Knight was frozen to the floor, so still he could hear the rhythm of his own heart. This was madness if he ever saw it. “He would have tossed you away and buried you so that everyone forgot you ever existed.”
“He wouldn’t have, because unlike all those other men, I’d have been there with him willingly.” The way Elliot melted into the darkness in the far corner was unnerving at best.
“Go on then. Ask him. That’s where he died. I’m pretty sure he’ll answer his superfan,” Knight mocked, but he hated the cold tremors running down his arms like ghostly fingers.
Instead of coming back with yet another made-up argument, Elliot looked around with eyes wide as saucers. The flashlight made his shadow dance over the wall like a giant spider. “Mr. Fane? William? Can you hear us?”
Knight’s skin crawled when some rodent moved close by, scratching the floor with its claws, but he leaned against the wall and just watched Elliot. “Yeah, William Fane, we’re waiting!”
Elliot looked like a ghost himself with the wig and white makeup exaggerated by pale light. Seeing him like this, walking the floor that obscured the devil’s sigil, made Knight imagine William Fane pacing between those walls and thinking of new ways to torment others.
“You have to excuse my friend’s rudeness, Mr. Fane, but I assure you he and I are nothing alike. All we want is some answers.”
“Come out, come out,” called out Knight, blowing vapor out of his lips.

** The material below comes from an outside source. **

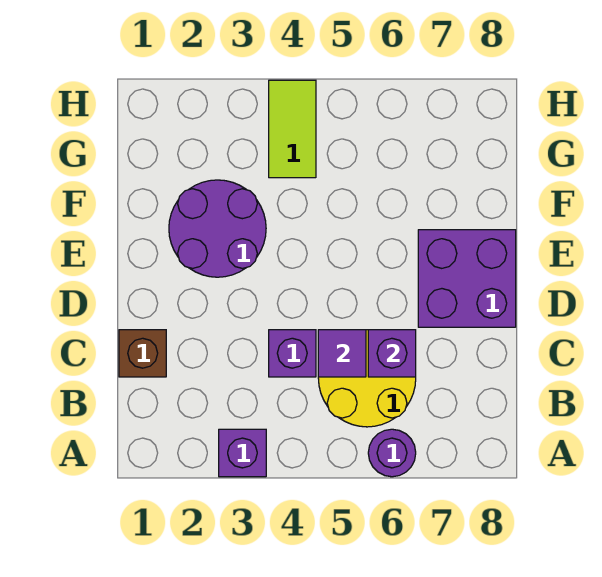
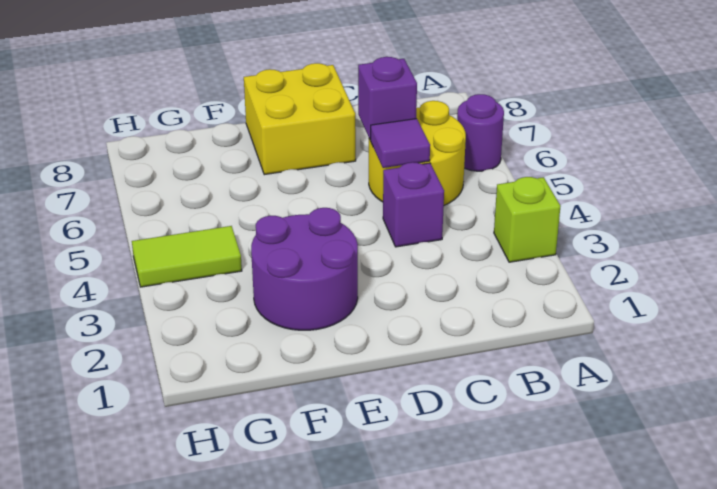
purple brick A3 level 1 -> lime brick A3 level 1
brown brick C1 level 1 -> none
purple brick D7:E8 level 1 -> yellow brick D7:E8 level 1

Elliot closed the door quietly, as if there was a baby napping somewhere that he didn’t want to wake up. “Just in case,” he whispered. “We invite you back, Mr. Fane.”
Another scratch had Knight looking toward the corner, but it was followed by another, coming from the same direction even though there was nothing to see there. Had rats made a nest under the floor? But before he could seriously consider that possibility, his mind registered a pattern in the noises, one that didn’t make any sense at all.
Footsteps.
Elliot glanced toward the door but the sounds weren’t coming from the staircase. They were inside. As if the room were much bigger and the person was approaching from afar, from beyond the wall across from Knight. Though it was surely rats, or someone’s footsteps echoing from the floor above.

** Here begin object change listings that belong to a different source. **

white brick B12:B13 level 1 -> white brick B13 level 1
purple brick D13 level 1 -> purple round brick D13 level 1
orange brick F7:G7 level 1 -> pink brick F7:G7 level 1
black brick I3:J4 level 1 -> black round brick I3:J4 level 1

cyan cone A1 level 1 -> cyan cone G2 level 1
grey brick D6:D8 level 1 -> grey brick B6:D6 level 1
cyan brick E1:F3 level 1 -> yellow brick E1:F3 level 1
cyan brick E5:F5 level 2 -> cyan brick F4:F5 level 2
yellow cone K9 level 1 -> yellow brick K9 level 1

The empty chamber felt like a walk-in fridge, and Knight wasn’t sure if it had been that cold when they first entered. His skin was crawling with goose bumps, and he itched to leave, but how would that have looked like in front of Elliot? If Knight proposed they leave so soon he’d have surely think Knight was a scaredy cat panicking over ghost stories at midnight.
“Is that you, Mr. Fane?” Elliot asked, and Knight wished he’d just shut up. No, he wished he hadn’t teased Elliot. The silence thudded in his ears, so complete as if there was a vacuum around the room. And then, a voice.
Coming from behind his back.
“Guests. How delightful.”
With his joints stiff as rusty cogs Knight turned around, and his stomach sank all the way to the bare floor.
William Fane stood between him and the only exit. The portraits hadn’t done justice to his features, which were firmer and more masculine than it was strictly fashionable for a man of his position in the early 1800s, but it was him. Knight had so little doubts about the man’s identity that his head was already spinning with uncertainty. Was he going mad?
The burgundy suit Fane wore was as immaculate as it could possibly be, but the spots of a matching color on the fine vest of cream silk told a story very different from the way William Fane used to present himself in public. His hair was on the shorter side and styled into shaggy waves, his lips redder than they should be on a man, and so were his cheeks, stained with some kind of rouge.
Knight could barely breathe.
Elliot stood equally frozen, staring at the solid presence with his lips parted. “Is this for real?”
Fane turned his attention to Elliot, pale eyes moving slowly, emotionless as if he were a reptile. “Oh, it is very real, my dear boy. You wouldn’t revoke your invitation after all, now would you?”
“Never,” Elliot whispered, already taking a step toward the apparition.
“I would,” Knight hissed in a frenzy. He should have known this could happen. The devil himself had dominion over this place. What had he been thinking to ask a ghost back into the world of the living? “I revoke the invitation.”
“Don’t!” Elliot shoved Knight without much strength.
Fane cocked his head to the side and laughed out loud. His voice carried as if there was an echo in the room when nothing like that happened to Knight’s and Elliot’s speech. “Don’t be ridiculous. You cannot revoke an invitation to my own house!” He frowned and bared his teeth at Knight.